The high school students from throughout Queensland and northern NSW ran the gamut of scientific experiences from extracting banana DNA to glimpsing microscopic life to soldering power into a Griffith bike light.
“There are so many different directions a career in science can take and it’s great to get a flavour of what it might be like,” Phoebe Keck from Brisbane Girls Grammar School said.
Students were also treated to lectures by Dr Sarah Cresswell from Griffith’s School of Natural Sciences and Dr Michael Weible from the Eskitis Centre for Cell and Molecular Therapies.
Amelia Cody-Byfield, also from Palm Beach State High in Currumbin, hopes to work in physics and neuroscience in the future and Dr Weible’s lecture proved a treat for her. His 45-minute presentation in the Sir Samuel Griffith Building offered students an exciting insight into how the brain functions.
Dr Weible (left) explained why colours are constructs of the mind, revealed a moonwalking bear in a perceptual blindness exercise and detailed a historical snapshot of neuroscience from Ancient Egypt to neuro stem cells.
Gladstone students, Jasmine Elliott and Kanu Giardian, and Alistair Wilson from Ferny Grove State High between them hope to be a vet, a paediatric surgeon and an electrical engineer. All three confirmed the experience as exciting and interesting.
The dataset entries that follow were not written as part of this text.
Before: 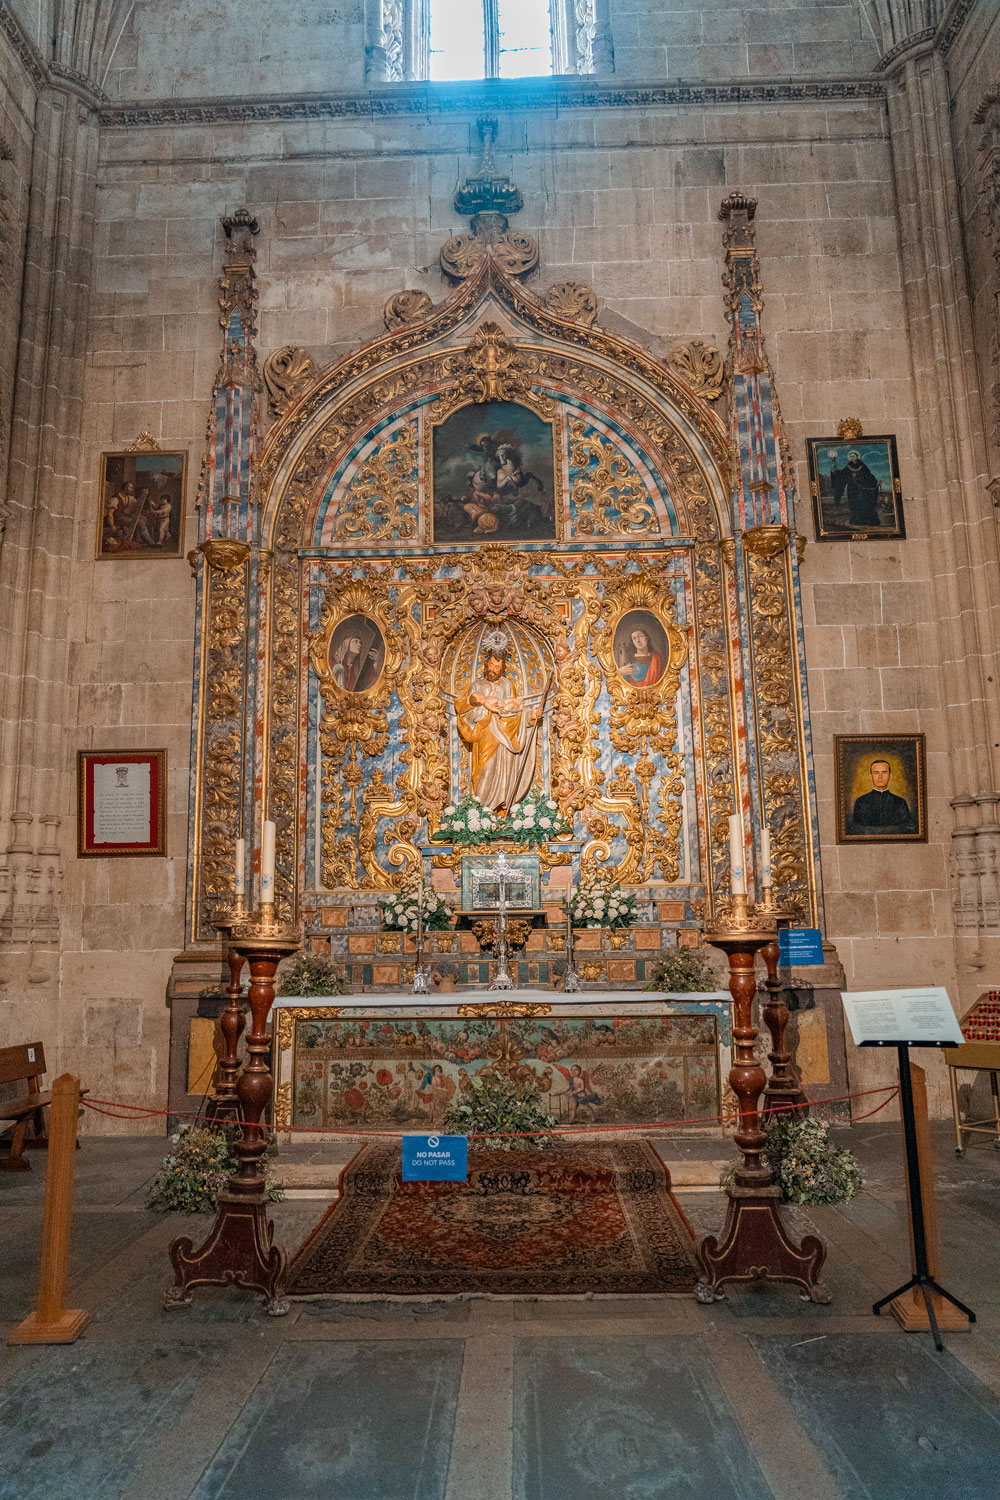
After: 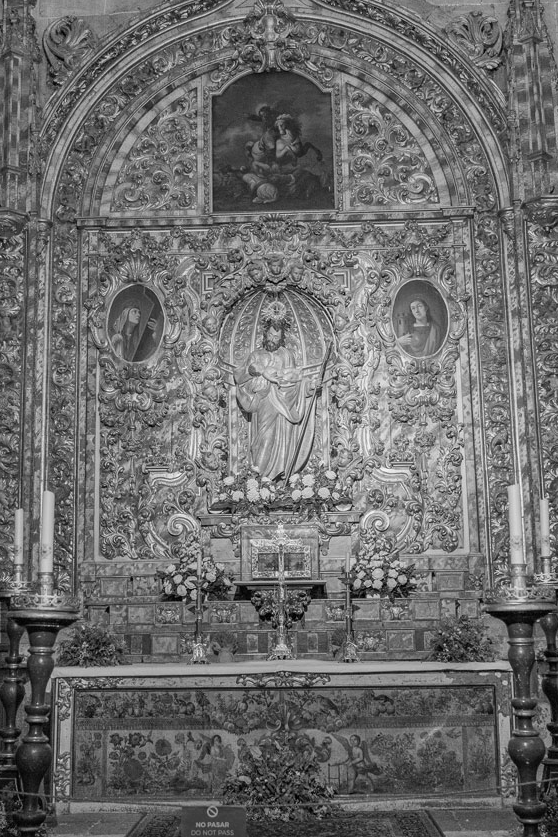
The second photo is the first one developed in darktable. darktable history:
color correction: saturation 1.34
crop and rotate: left 22.13%, top 22.054%, right 22.026%, bottom 22.102%
monochrome: a 26.22, b 42.67, size 0.8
The Nathan campus tour was coordinated by Brooke Jensen who is studying a Bachelor of Science at Griffith. She said that Griffith had sponsored a number of Year 9 and 10 students to take part in the 4-day ConocoPhillips Science Experience, which also takes in visits to UQ and QUT.
The program aims to give high school students an opportunity to take part firsthand in science-based activities, boosting their burgeoning scientific and technological literacy in the process.
It also demonstrates to students how science and scientific research benefits the wider community and promotes Australian interests overseas.